- Brief a:
Retype the passage on The Civilizing Process from "The second volume, State" up to and including "web of society.".

- Page excerpt:

The Civilizing Process is today regarded as the founding work of Figurational Sociology. In 1998 the International Sociological Association listed the work as the seventh most important sociological book of the 20th century.

Contents

Themes

The first volume, The History of Manners, traces the historical developments of the European habitus, or "second nature", the particular individual psychic structures molded by social attitudes. Elias traced how post-medieval European standards regarding violence, sexual behaviour, bodily functions, table manners and forms of speech were gradually transformed by increasing thresholds of shame and repugnance, working outward from a nucleus in court etiquette. The internalized "self-restraint" imposed by increasingly complex networks of social connections developed the "psychological" self-perceptions that Freud recognized as the "super-ego".

The second volume, State Formation and Civilization, looks into the causes of these processes and finds them in the increasingly centralized Early Modern state and the increasingly differentiated and interconnected web of society.

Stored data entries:
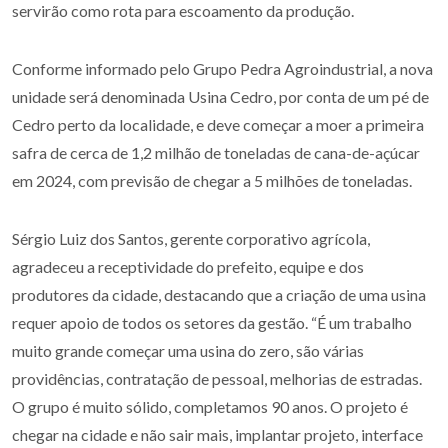
servirão como rota para escoamento da produção.
Conforme informado pelo Grupo Pedra Agroindustrial, a nova
unidade será denominada Usina Cedro, por conta de um pé de
Cedro perto da localidade, e deve começar a moer a primeira
safra de cerca de 1,2 milhão de toneladas de cana-de-açúcar
em 2024, com previsão de chegar a 5 milhões de toneladas.
Sérgio Luiz dos Santos, gerente corporativo agrícola,
agradeceu a receptividade do prefeito, equipe e dos
produtores da cidade, destacando que a criação de uma usina
requer apoio de todos os setores da gestão. “É um trabalho
muito grande começar uma usina do zero, são várias
providências, contratação de pessoal, melhorias de estradas.
O grupo é muito sólido, completamos 90 anos. O projeto é
chegar na cidade e não sair mais, implantar projeto, interface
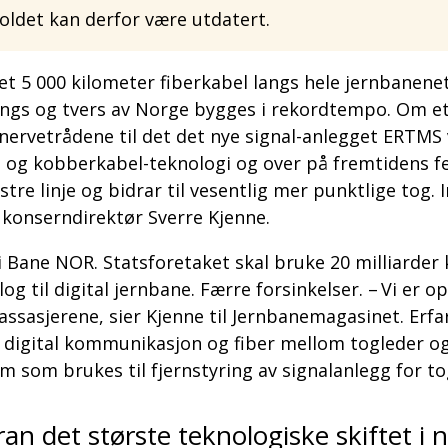
ldet kan derfor være utdatert.
et 5 000 kilometer fiberkabel langs hele jernbanenet
angs og tvers av Norge bygges i rekordtempo. Om et
ervetrådene til det det nye signal-anlegget ERTMS v
- og kobberkabel-teknologi og over på fremtidens fe
tre linje og bidrar til vesentlig mer punktlige tog.
r konserndirektør Sverre Kjenne.
 i Bane NOR. Statsforetaket skal bruke 20 milliarder 
 til digital jernbane. Færre forsinkelser. – Vi er opp
assasjerene, sier Kjenne til Jernbanemagasinet. Erfa
digital kommunikasjon og fiber mellom togleder og 
m som brukes til fjernstyring av signalanlegg for to
oran det største teknologiske skiftet i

- Brief b:
Rewrite the rows from the start up to and including the line with "agradeceu a receptividade", replacing "Cedro" with "Ipê" and leaving everything else unchanged. Give only those lines, without the pictures.

- Response area a:
The second volume, State Formation and Civilization, looks into the causes of these processes and finds them in the increasingly centralized Early Modern state and the increasingly differentiated and interconnected web of society.

- Response area b:
servirão como rota para escoamento da produção.
Conforme informado pelo Grupo Pedra Agroindustrial, a nova
unidade será denominada Usina Ipê, por conta de um pé de
Ipê perto da localidade, e deve começar a moer a primeira
safra de cerca de 1,2 milhão de toneladas de cana-de-açúcar
em 2024, com previsão de chegar a 5 milhões de toneladas.
Sérgio Luiz dos Santos, gerente corporativo agrícola,
agradeceu a receptividade do prefeito, equipe e dos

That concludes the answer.